*Zitierter Abschnitt*.
Weinland
von Jan Wattenhofer
26. Juli 2024
Helene Zimmermann führte durch den zweistündigen Kurs und vermittelte den Kindern spielerisch ihr Wissen. / Jan Wattenhofer
Sieben Kinder bahnen sich den Weg durch das Kurszimmer. Sie haben die Augen geschlossen, oder ihre Sicht wird durch eine Maske verdunkelt. In der Hand halten sie einen Blindenstock, mit dem sie den Boden in einer stetigen Wischbewegung nach möglichen Hindernissen absuchen.
Im Sommerferienkurs «Aus blinder Sicht» des Zentrums Breitenstein nähern sich die Primarschülerinnen und -schüler der Welt ohne Augenlicht an. Kursleiterin Helene Zimmermann ist seit über 25 Jahren vollständig blind. Bis zu ihrem 44. Lebensjahr habe sie auf einem Auge durch ein kleines «Löchli» sehen können, erklärt sie den Kindern. So lange arbeitete die Glarnerin noch als Lehrerin. Nach ihrer Erblindung studierte sie an der Universität Zürich Sonder- und Sozialpädagogik sowie Sozial- und Präventivmedizin. Heute präsidiert die 70-Jährige den Schweizerischen Blindenbund und setzt sich mit ihrem Spezialwissen in verschiedenen Projekten für Sehbehinderte in der ganzen Schweiz ein.
Den Kurs in der Beratungsstelle gleich beim Bahnhof Andelfingen hat sie schon mehrfach gegeben. Unterstützt wird sie meistens von Andrea Nolé vom Zentrum Breitenstein. Helene Zimmermann hat den Sommerferienkurs aber auch schon alleine durchgeführt. Stets an ihrer Seite ist ihr Blindenführhund Aiko.
Der beste Freund von Blinden
Der schwarze Labrador-Golden-Retriever-Mischling ist zu Beginn des Kurses gleich der Star eines Videos: Zu sehen ist, wie der Vierbeiner Helene Zimmermann im Winter sicher durch knietiefen Schnee und über rutschige Strassen führt. An diesem Nachmittag ist Aiko jedoch nicht in Topform. Schlapp liegt er unter dem Tisch. Der Hund leide noch an den Folgen eines Kreuzbandrisses, erzählt die Kursleiterin den Kindern.
Für eine Demonstration reicht es dennoch. Aiko steht auf und bekommt sein Führgeschirr übergestreift. Das Zeichen, dass er an die Arbeit muss. Mit einem deutlichen «Porta» gibt Helene Zimmermann ihrem Blindenführhund das Kommando, ihr die Tür zu zeigen. Aiko führt sie hin und richtet Körper wie Schnauze zur Türklinke. Aufgabe erfüllt.
Nachdem Helene Zimmermann wieder an ihrem Platz und der Vierbeiner sein Geschirr los ist, kommt der nächste Befehl: «A Terra.» Aiko macht Platz. Die meisten Kommandos für Blindenführhunde sind auf Italienisch. In ihrer zweijährigen Grundausbildung lernen die Tiere 30 Befehle.

*Die Aufgabe*. Gib aus dem Artikel über den Ferienkurs «Aus blinder Sicht» die Stelle von „Für eine Demonstration“ bis „Tiere 30 Befehle.“ unverändert wieder.

*Bereitgestelltes Material*.

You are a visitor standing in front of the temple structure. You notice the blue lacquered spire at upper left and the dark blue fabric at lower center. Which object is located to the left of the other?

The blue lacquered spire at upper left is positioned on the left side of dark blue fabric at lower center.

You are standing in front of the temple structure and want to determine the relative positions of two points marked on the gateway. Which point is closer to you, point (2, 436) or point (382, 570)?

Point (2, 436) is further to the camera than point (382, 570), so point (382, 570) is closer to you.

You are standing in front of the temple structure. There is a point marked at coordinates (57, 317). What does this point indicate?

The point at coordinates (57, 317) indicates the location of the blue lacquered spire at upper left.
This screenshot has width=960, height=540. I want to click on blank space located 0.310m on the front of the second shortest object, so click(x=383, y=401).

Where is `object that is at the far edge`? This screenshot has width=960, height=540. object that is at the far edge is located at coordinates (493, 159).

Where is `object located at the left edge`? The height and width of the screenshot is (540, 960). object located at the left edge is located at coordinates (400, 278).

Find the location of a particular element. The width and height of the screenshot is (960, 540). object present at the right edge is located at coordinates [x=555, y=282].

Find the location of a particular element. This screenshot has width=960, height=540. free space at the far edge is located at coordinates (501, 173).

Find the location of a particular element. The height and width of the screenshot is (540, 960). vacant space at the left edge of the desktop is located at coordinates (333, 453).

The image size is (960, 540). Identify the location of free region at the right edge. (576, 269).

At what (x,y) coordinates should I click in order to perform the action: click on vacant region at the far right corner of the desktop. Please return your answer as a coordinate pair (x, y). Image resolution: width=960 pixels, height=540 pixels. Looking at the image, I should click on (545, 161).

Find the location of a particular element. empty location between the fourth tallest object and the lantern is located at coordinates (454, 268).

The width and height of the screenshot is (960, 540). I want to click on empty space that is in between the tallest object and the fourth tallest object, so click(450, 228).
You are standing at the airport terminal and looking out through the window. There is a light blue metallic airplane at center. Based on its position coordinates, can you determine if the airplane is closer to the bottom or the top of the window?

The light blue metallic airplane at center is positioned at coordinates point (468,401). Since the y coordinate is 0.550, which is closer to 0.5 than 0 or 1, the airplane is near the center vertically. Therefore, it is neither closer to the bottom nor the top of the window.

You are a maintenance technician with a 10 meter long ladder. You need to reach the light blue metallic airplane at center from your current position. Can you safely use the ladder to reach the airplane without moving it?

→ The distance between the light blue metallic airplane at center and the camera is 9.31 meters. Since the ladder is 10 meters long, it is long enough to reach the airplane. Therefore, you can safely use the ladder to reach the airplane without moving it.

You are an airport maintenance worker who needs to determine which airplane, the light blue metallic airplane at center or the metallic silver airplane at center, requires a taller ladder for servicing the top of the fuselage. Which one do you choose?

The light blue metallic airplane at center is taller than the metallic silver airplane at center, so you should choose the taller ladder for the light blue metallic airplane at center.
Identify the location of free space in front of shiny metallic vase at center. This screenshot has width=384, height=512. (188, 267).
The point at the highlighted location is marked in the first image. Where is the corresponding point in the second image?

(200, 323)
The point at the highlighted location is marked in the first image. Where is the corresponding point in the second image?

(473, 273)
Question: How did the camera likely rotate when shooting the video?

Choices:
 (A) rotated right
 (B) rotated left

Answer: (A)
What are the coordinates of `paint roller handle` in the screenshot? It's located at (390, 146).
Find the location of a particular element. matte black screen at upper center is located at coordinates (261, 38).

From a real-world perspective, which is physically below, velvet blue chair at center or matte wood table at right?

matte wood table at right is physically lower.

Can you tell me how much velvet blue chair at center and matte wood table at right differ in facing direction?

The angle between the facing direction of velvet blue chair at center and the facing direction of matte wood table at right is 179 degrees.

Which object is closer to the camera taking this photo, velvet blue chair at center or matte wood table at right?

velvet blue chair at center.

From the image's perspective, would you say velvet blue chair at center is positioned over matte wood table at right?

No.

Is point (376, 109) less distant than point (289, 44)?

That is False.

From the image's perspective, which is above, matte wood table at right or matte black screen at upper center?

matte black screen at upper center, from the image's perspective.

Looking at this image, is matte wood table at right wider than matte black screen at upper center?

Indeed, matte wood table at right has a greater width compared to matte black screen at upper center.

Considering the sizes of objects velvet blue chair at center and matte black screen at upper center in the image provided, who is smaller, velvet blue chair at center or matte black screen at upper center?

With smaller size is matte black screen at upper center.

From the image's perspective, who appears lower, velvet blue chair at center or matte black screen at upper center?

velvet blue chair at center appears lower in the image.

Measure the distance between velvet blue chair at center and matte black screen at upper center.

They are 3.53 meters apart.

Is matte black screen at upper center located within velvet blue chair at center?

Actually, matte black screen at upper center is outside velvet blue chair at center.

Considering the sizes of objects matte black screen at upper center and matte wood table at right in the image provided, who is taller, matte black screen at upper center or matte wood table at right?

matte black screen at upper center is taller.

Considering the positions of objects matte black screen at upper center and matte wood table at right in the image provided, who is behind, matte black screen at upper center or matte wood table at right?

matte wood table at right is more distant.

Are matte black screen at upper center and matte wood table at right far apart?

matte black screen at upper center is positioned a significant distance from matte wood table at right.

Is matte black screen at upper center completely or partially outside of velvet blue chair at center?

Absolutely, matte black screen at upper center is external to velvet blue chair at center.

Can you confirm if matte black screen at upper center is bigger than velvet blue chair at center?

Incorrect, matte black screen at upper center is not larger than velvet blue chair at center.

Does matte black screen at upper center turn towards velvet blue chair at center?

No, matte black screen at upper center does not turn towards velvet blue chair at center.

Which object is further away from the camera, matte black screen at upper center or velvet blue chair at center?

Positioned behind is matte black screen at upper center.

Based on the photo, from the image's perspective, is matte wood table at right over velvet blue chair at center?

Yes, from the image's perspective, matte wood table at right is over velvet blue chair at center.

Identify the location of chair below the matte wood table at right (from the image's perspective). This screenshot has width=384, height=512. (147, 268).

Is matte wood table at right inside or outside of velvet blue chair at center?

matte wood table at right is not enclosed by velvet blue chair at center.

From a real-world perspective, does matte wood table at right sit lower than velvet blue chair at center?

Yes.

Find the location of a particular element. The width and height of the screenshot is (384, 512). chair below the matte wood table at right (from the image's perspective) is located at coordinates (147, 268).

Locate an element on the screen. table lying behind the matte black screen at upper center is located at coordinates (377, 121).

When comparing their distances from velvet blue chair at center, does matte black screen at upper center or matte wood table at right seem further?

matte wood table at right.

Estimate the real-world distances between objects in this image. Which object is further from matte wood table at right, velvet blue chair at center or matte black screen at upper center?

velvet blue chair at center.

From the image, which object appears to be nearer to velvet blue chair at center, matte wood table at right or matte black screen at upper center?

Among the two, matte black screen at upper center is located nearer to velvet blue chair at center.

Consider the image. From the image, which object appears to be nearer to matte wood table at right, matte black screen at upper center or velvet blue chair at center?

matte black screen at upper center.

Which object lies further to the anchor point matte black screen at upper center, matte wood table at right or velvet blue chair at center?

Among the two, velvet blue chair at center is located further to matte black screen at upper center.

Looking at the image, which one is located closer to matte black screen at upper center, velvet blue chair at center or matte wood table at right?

*Ergebnis der Aufgabe*.
Für eine Demonstration reicht es dennoch. Aiko steht auf und bekommt sein Führgeschirr übergestreift. Das Zeichen, dass er an die Arbeit muss. Mit einem deutlichen «Porta» gibt Helene Zimmermann ihrem Blindenführhund das Kommando, ihr die Tür zu zeigen. Aiko führt sie hin und richtet Körper wie Schnauze zur Türklinke. Aufgabe erfüllt.
Nachdem Helene Zimmermann wieder an ihrem Platz und der Vierbeiner sein Geschirr los ist, kommt der nächste Befehl: «A Terra.» Aiko macht Platz. Die meisten Kommandos für Blindenführhunde sind auf Italienisch. In ihrer zweijährigen Grundausbildung lernen die Tiere 30 Befehle.